Les résultats que nous avons obtenus concernant l'effet de la position exacte des stimuli sur les jugements catégoriels ont révélé que les sujets du groupe CAT produisaient plus de bonnes réponses lorsque le stimulus à juger (i.e., la croix) était loin de la barre. L'observation de cet effet est assez surprenante. En effet, alors que, dans cette expérience, les sujets réalisant des jugements de relations spatiales catégorielles étaient meilleurs lorsque le stimulus à juger était loin de la barre, dans l'expérience 7, les sujets réalisant ces mêmes jugements étaient meilleurs lorsque le stimulus à juger était près de la barre. Dans leur étude de simulation de réseaux de neurones, Kosslyn et al. (1992) ont montré que les jugements catégoriels étaient plus difficiles lorsque le stimulus à juger était proche du stimulus de référence. Ils ont interprété cet effet comme résultant d'une difficulté de délimitation, par les neurones ayant de petits champs récepteurs, de régions spatiales distinctes. Il est possible que, dans l'expérience 7, les stimuli étant petits et bien distincts, même pour les positions les plus proches de la barre, cet effet ne soit pas apparu. Seule la présence d'un troisième élément (i.e., la croix) près de la barre aurait gêné les sujets pour répondre (dans ces situations, le carré était toujours loin de la barre). Dans l'expérience 8, les sujets ne semblent pas avoir réellement traité le troisième élément. Ainsi, sa position n'aurait pas interféré sur les jugements catégoriels. Par contre, dans cette expérience, les stimuli étaient plus gros. Ainsi, lorsque l'élément à juger (i.e., la croix) était près de la barre, les deux stimuli étaient moins distincts. Cela a donc pu gêner les traitements catégoriels puisque l'hémisphère gauche, dominant pour ce type de traitement, utiliserait principalement l'information provenant de neurones à petits champs récepteurs (Brown & Kosslyn, 1995 ; Kosslyn et al., 1994b ; Kosslyn et al., 1992). Un élément de nos résultats semble soutenir cette hypothèse : l'effet de la distance sur les jugements catégoriels s'est manifesté, en particulier, en ce qui concerne le nombre de bonnes réponses, et uniquement, en ce qui concerne les temps de réponses, pour les essais où les stimuli étaient présentés initialement à l'hémisphère gauche. Néanmoins, le résultat décrit précédemment étant confiné au troisième bloc expérimental, il demande à être confirmé.
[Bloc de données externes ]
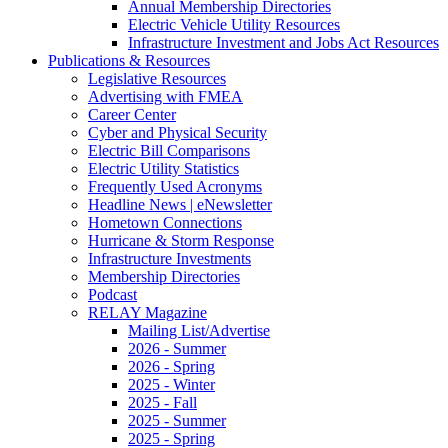
Annual Membership Directories
Electric Vehicle Utility Resources
Infrastructure Investment and Jobs Act Resources
Publications & Resources
Legislative Resources
Advertising with FMEA
Career Center
Cyber and Physical Security
Electric Bill Comparisons
Electric Utility Statistics
Frequently Used Acronyms
Headline News | eNewsletter
Hometown Connections
Hurricane & Storm Response
Infrastructure Investments
Membership Directories
Podcast
RELAY Magazine
Mailing List/Advertise
2026 - Summer
2026 - Spring
2025 - Winter
2025 - Fall
2025 - Summer
2025 - Spring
Enfin, l'effet de la position relative sur les jugements coordonnés variait selon l'hémisphère recevant l'information en premier. Ainsi, les sujets du groupe COO produisaient plus de bonnes réponses lorsque la croix était au-dessous de la barre lorsque l'hémisphère droit recevait l'information en premier. Au contraire, ils produisaient plus de bonnes réponses lorsque la croix était au-dessus de la barre lorsque l'hémisphère gauche recevait l'information en premier. Ces résultats sont difficilement interprétables. Néanmoins, l'observation d'un traitement plus rapide, par l'hémisphère droit, des stimuli présentés au-dessous de la barre et donc dans le champ visuel inférieur du sujet (ses yeux étant au niveau du point de fixation central lui-même dans l'alignement de la barre) pourrait confirmer les résultats de Niebauer et Christman (1998). Rappelons que ces auteurs ont mis en évidence un avantage de l'hémisphère droit pour les stimuli présentés dans le champ visuel inférieur lorsque les sujets devaient effectuer des jugements coordonnés. Niebauer et Christman (1998) ont interprété ce résultat comme étant un argument en faveur d'un rapprochement de la théorie de Kosslyn (1987) selon laquelle les représentations de relations coordonnées sont particulièrement importantes pour le guidage du mouvement et seraient sous-tendues par l'hémisphère droit et celle de Prévic (1990) selon laquelle la plupart des mouvements d'atteinte et de préhension seraient réalisés dans le champ visuel inférieur. L'observation d'un traitement plus rapide, par l'hémisphère gauche, des stimuli présentés au-dessus de la barre est peut-être, comme nous l'avions déjà proposé dans la discussion des résultats de l'expérience 7, la résultante d'une stratégie cognitive induite par la pratique de la lecture et qui fait que nous parcourons généralement notre champ visuel de haut en bas.

En conclusion, les résultats de l'expérience 8 ont montré, à nouveau, que la distinction entre les deux sous-systèmes de traitement des relations spatiales catégorielles et coordonnées n'est que relative (Kosslyn, 1994) puisque nous avons mis en évidence des effets de la position exacte du stimulus à juger sur les traitements catégoriels et des effets de la position relative de ce même stimulus sur les traitements coordonnés. Plus important, nous avons observé que, lorsque l'identification est moins nécessaire, les résultats concernant la dominance de l'hémisphère gauche pour les jugements catégoriels sont moins probants. Par contre, la dominance de l'hémisphère droit pour les jugements coordonnés a été, à nouveau, mise en évidence. Ainsi, nos résultats semblent confirmer que l'identification est importante pour la réalisation correcte de jugements des relations spatiales catégorielles, alors qu'elle n'est pas une étape nécessaire pour la réalisation de jugements coordonnés (Kosslyn et al., non publié ; Logan & Compton, 1996 ; Sergent, 1991a).